„Von oben verordnet“: FREIE BAUERN kritisieren EU-Naturverordnung
Unter dem Slogan „Zurück zur Natur“ ist im Jahr 2024 die EU-Verordnung über die Wiederherstellung der Natur (NRL) in Kraft getreten. Ziel ist u. a., bis 2030 auf mindestens 20 % der Land- und MeeresflächenWiederherstellungsmaßnahmen umzusetzen. Die FREIEN BAUERN sehen hierin erhebliche Risiken für bäuerliche Familienbetriebe und fordern eine grundlegende Neujustierung.
👉 Im Beitrag:
Alfons-Josef Wolff, Bundessprecher der FREIEN BAUERN: „Die NRL wurde uns von der EU aufoktroyiert und geht an der Praxis auf den Höfen vorbei. Diffuse Vorgaben erzeugen Rechtsunsicherheit, wirtschaftlichen Druck und Bürokratie – und die Betroffenen werden erst in der Umsetzung überhaupt einbezogen.“
Die Verordnung verlangt u. a. Renaturierungen von Fließgewässern sowie Maßnahmen in Wald-Ökosystemen. In diesem Kontext wird auf das EU-Ziel von drei Milliarden zusätzlich gepflanzten Bäumen bis 2030 verwiesen. Aus Sicht der FREIEN BAUERN bleiben Flächenverfügbarkeit und Finanzierung jedoch offen. „Wenn die Politik großflächige Eingriffe wie Tagebaue, Bodenversiegelung oder infrastrukturelle Verluste natürlicher Rückzugsräume nicht adressiert, ist es falsch, den Schwerpunkt einseitig bei Land- und Forstwirtschaft zu suchen“, so Wolff.

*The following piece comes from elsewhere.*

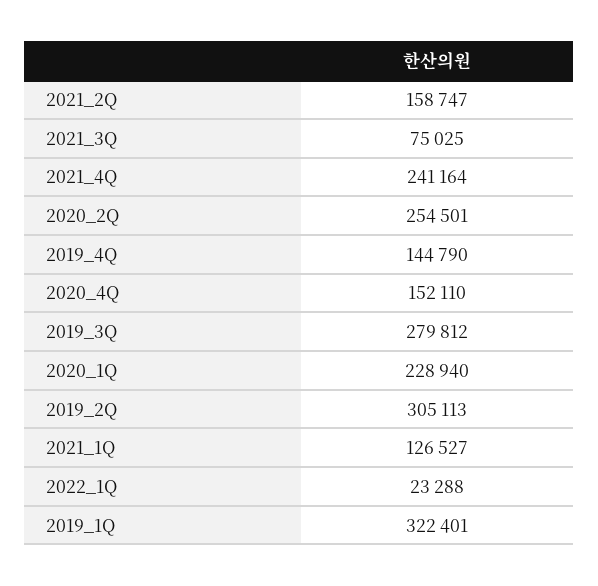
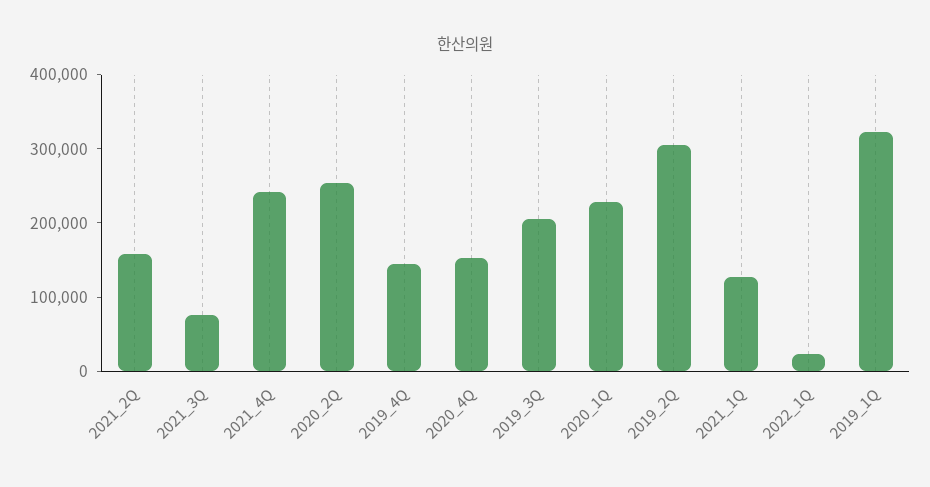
2019_3Q: 279812 -> 200000

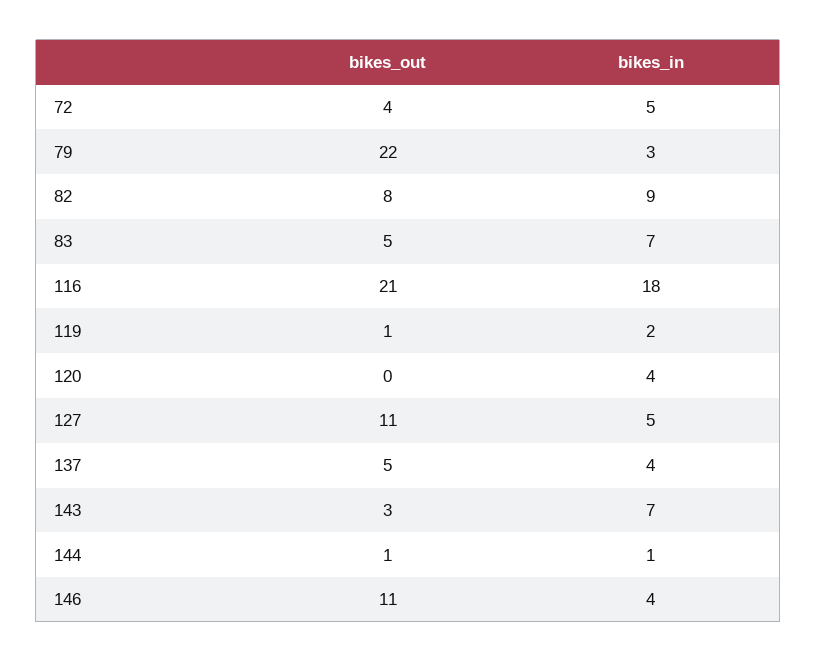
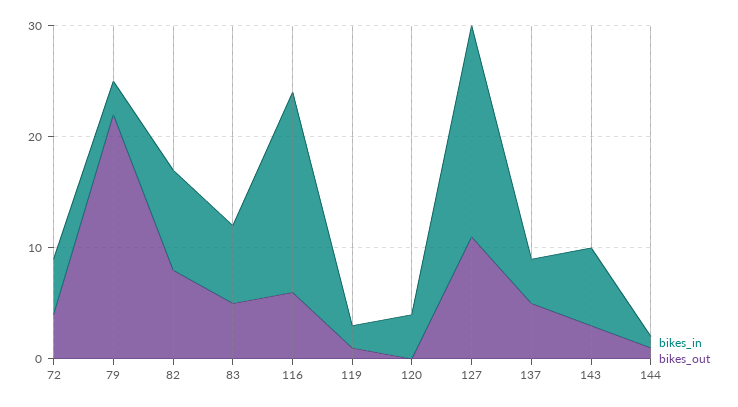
bikes_out, 116: 21 -> 6
bikes_in, 127: 5 -> 19
bikes_out, 146: 11 -> none
bikes_in, 146: 4 -> none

Länderinitiative: Aufhebung gefordert
Auch aus den Ländern kommt Kritik: Sachsen-Anhalts Ressortminister Sven Schulze initiierte im Juni 2025 einen Länder-Appell der unionsgeführten Agrarressorts an die EU-Kommission. In einem Schreiben an die Kommissare Christophe Hansen, Costas Kadis und Jessika Roswall wird die vollständige Aufhebung der NRL in der nächsten Omnibus-Verordnung gefordert.
Wolff: „Maßnahmen von oben ohne Rücksicht auf die Realität der Betriebe schaffen Widerstand und untergraben Vertrauen in die EU. Wir brauchen praxistaugliche Ziele, verlässliche Finanzierung und verbindliche Beteiligung der Betroffenen.“
Forderungen der FREIEN BAUERN
- Aufhebung der NRL in der nächsten Omnibus-Verordnung und Neuverhandlung praxisnaher Ziele.
- Verbindliche Beteiligung land- und forstwirtschaftlicher Betriebe bei Planung und Umsetzung.
- Priorisierung großer Eingriffe (Versiegelung, Tagebau, naturfressende Infrastruktur) vor Auflagen für Familienbetriebe.
- Klare Finanzierung statt unbelegter Pflanz- und Flächenziele.
- Bürokratieabbau und Rechtssicherheit für Betriebe.
Hintergrund
Die NRL ist Teil des EU-Green-Deal/Biodiversitätsrahmens. Sie setzt u. a. Ziele zur Wiederherstellung degradierter Ökosysteme, zur Verbesserung von Wald-Biodiversität und zur Renaturierung von Flüssen. Begleitend steht auf EU-Ebene das Ziel, 3 Mrd. zusätzliche Bäume bis 2030 zu pflanzen. Nationale Ressorts und Verbände kritisieren Umsetzbarkeit, Zielklarheit und Finanzierung.
Faktenkasten (mit Quellen)
- 20 %-Ziel bis 2030 (EU-weit) und langfristige Wiederherstellung aller sanierungsbedürftigen Ökosysteme bis 2050: bestätigt durch EP/Kommission. Europäisches Parlament+1
- Inkrafttreten 2024 und Einordnung als Meilenstein in DE-Behördenkommunikation. BUND
- 3 Mrd. zusätzliche Bäume bis 2030: EU-Biodiversitätsstrategie/Kommission; Verweis im deutschen BMUV-FAQ zur NRL-Umsetzung. Environment+1
- Länder-Appell (17.06.2025) von unionsgeführten Agrarressorts, initiiert von Sven Schulze; Forderung nach Aufhebung der NRL.